Introduction
Occurs due to a mutation in the mitochondrial DNA
- As mitochondrial DNA is always maternal, this is a maternal transmitted disease without full penetrance
- The loss of ATP production will cause an increased swelling of the optic disc and impaired axonal transport in the acute stage
- Affects 1 in 50,000
- Predominantly affects younger males
Dead Giveaways
The giveaways for this disease is not as sufficient, and will primarily depend on family history or genetic testing
Has a sudden onset, and is not slow approaching
Goldmann Perimeter
The optic nerve region has a more exaggerated blind spot. Additionally, there is a central/ceco-central scotoma
Acute LHON:
The biggest giveaway is fellow eye involvement.

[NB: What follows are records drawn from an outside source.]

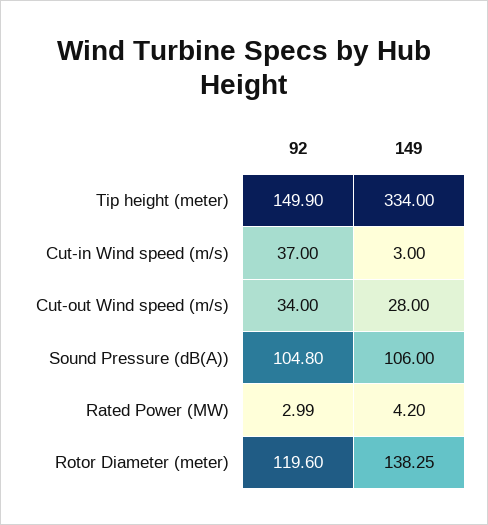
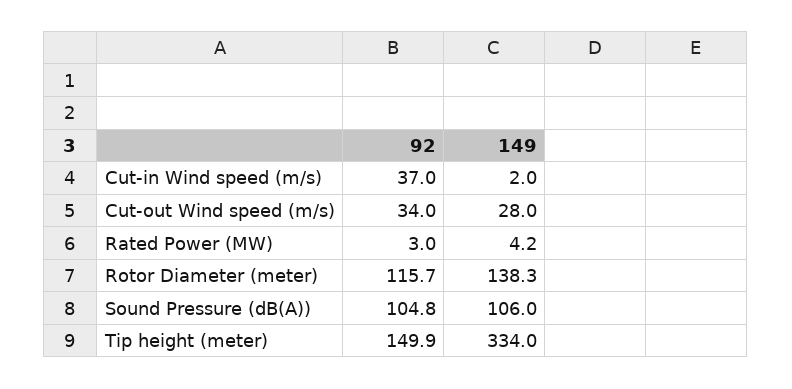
  {
    "92": {
      "Tip height (meter)": 149.9,
      "Cut-in Wind speed (m/s)": 37,
      "Cut-out Wind speed (m/s)": 34,
      "Sound Pressure (dB(A))": 104.8,
      "Rated Power (MW)": 2.99,
-     "Rotor Diameter (meter)": 119.6
+     "Rotor Diameter (meter)": 115.7
    },
    "149": {
      "Tip height (meter)": 334,
-     "Cut-in Wind speed (m/s)": 3,
+     "Cut-in Wind speed (m/s)": 2,
      "Cut-out Wind speed (m/s)": 28,
      "Sound Pressure (dB(A))": 106,
      "Rated Power (MW)": 4.2,
      "Rotor Diameter (meter)": 138.25
    }
  }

Acute phase lasts only about 6 weeks, however, 6 weeks later, the fellow eye will be involved
Chronic LHON:
The biggest giveaway was the drastic thinning of the RNFL, and the shallowing of the foveal pit
The shallowness of the fovea. May impact vision, with VA being as poor as 6/60, or worse, finger counting
diagnostic features
Acute LHON
As RNFL swells in the acute phase, the optic nerve head becomes increasingly red and hyperaemic, with occasional tortuous vessels. However, 20-40% of the time, it is normal
VA is reduced
Very red and hyperaemic, borders are slightly less defined
Chronic LHON
The RNFL will thin and undergo atrophy in the chronic phase, making the disc more pale, and the border becomes more distinct and clearly defined.
The normal feathery appearance of the disc is not present due to RNFL death.
The GC also shows diffuse thinning --> papillomacular
Severe dyschromatopsia, usually tritan errors.